Free The Points Of Differences Are As Follows: Case Study Sample
House, Hearth and Home is a large furniture and hardware centre. The owner and general manager of the company is Mark Coglin. Wesley Simpson is the manager of the furniture house. Over the years, customer service and giving importance to the customers have become one of the important considerations as there are too many competitors around. In order to keep their position intact in the market, they provided an excellent shopping experience to the customers. Although there are powerful competitors all around, but their shopping experience was so intimate that it helped them gain a different and unique position in the market. Outstanding customer service and competitive prices helped them hold their place in the market. The business made a sale of $20 million annually. This fact proved that the business of House, Hearth and Home is competitive. In order to maintain this competitive position, keeping commitments to the customers was one of the important things that the business should do. Sometimes, when deliverables are not delivered at the right time to the supplier then the image of the business is hampered. Mark Coglin used to get calls from one such supplier who complained about things not reaching him at the right time. If things were not delivered at the right time, his people had to sit and wait for the things to come and then the job could be finished. It was a loss of resource, money and energy (Grönroos, 2007).
Dan Body and Wesley Simpson had different approaches with employees who performances were not at par. Wesley Simpson was a yard manager for a long time and ran the yard quite well, however he was not as involved as Boyd was with the employees. He had good managerial skills but he preferred to stay away from the employees and be his own self. Boyd made everybody understood about the significance of work and keeping up to the commitments of the customers. He made them understand that customer service and satisfaction is the most important factor and living up to their commitment can never be compromised with. The old approach of Simpson was ‘stuff happens’ while Boyd made everybody realize every action leads to a reaction. Any delayed or messed up order went against the reputation of the organization and the customers also had a negative feeling about the company. So Boyd made the employees realize that each and every order was the most important order of the day. Each and every order needed to be treated as the first order of the day and given the equal importance. Now under Boyd’s leadership, they paid attention to minute details related to their work.

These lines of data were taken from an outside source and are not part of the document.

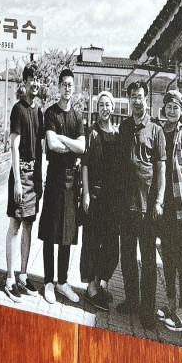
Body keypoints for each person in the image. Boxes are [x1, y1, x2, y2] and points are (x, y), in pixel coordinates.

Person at [117, 80, 166, 330]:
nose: (137, 100)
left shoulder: (156, 130)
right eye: (133, 96)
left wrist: (159, 200)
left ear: (146, 99)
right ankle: (132, 300)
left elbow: (161, 169)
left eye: (140, 96)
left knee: (148, 260)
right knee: (127, 255)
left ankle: (147, 310)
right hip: (126, 205)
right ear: (129, 100)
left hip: (147, 207)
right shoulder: (124, 127)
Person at [37, 68, 85, 304]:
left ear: (73, 88)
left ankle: (62, 282)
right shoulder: (50, 113)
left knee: (67, 233)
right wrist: (70, 144)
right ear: (58, 86)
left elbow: (82, 147)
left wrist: (64, 139)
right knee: (50, 232)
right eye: (64, 84)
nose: (67, 88)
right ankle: (48, 281)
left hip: (72, 181)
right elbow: (51, 144)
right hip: (54, 177)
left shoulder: (77, 116)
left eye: (70, 85)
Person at [156, 90, 182, 332]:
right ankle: (170, 303)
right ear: (164, 109)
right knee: (167, 257)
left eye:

Under Simpson, the underperformers were never confronted and never asked to justify themselves for not following some instructions or not doing their work properly. If an order was messed up by any employee, Simpson never got into any kind of confrontation. He simply sent another employee and got the work done. So under Simpson, the underperformers were given a chance to live in recluse however Boyd’s approach was to confront with the employee who failed to follow the instructions. If the employee could justify his position, he would change the procedure of the work so that the changed procedure met the requirement of the employee otherwise if the employee wasn’t able to justify himself he was warned to work with the rest of the team (Norton, 1995). Confronting with employees is never an easy task to do. He had terminated two employees from the yard who could not follow the instructions and work accordingly.
Boyd’s new approach is more effective. The new approach helped employees understand that everybody is equally important to the company and company’s growth leads to the growth of the employees.
There is certainly a difference between being a manager and being a leader because a manager is a person who plans and coordinates to get the work done while a leader inspires, influences and motivates employees to get the work done.
Simpson was a good manager but Boyd became a leader in a short span of time. Mark Coglin understood that the yard needed a leader like Boyd. Boyd’s leadership qualities helped the yard grow and made it a favourite place for the customers. In order to stay competitive, the yard always desired for a leader like Boyd. Boyd made employees realize the importance of what they do. He understood that the Simpson’s capabilities were not enough to manage the employees and get the work done on a timely basis in such a competitive environment. Coglin could understand Boyd became the leader while Simpson still continued to be the manager. According to me, if Simpson was asked to leave the company, then Coglin would lose a long term loyal employee who had worked for the company in times of need and had really cared for the company. Simpson would also be deeply hurt if Coglin took such a harsh decision. Coglin would also be hurt if he had to terminate such a long term loyal employee. The other employees who had worked with Simpson would certainly be hurt and might protest against such harsh decision of the management. On the other hand, Boyd who had become the leader of the company can replace Simpson and the company should compensate him accordingly. Coglin should make the employees understand that Boyd is an asset for the company and he is the right person to take over. He should make the employees realize that he is not doing any favouritism to a friend. Boyd should be given his deserved title and pay. I would advise Coglin to get Simpson trained by Boyd.
In the end I would recommend, that Boyd should train all the employees including Simpson on the leadership qualities that he possesses. If the yard needs to stay competitive, it has to choose the right person who can take care of his responsibilities and help stay the firm competitive in the market.
Grönroos, C. (2007). Service management and marketing: customer management in service competition. John Wiley & Sons.
Kaplan, R. S., & Norton, D. P. (1995). Putting the balanced scorecard to work.Performance measurement, management, and appraisal sourcebook, 66.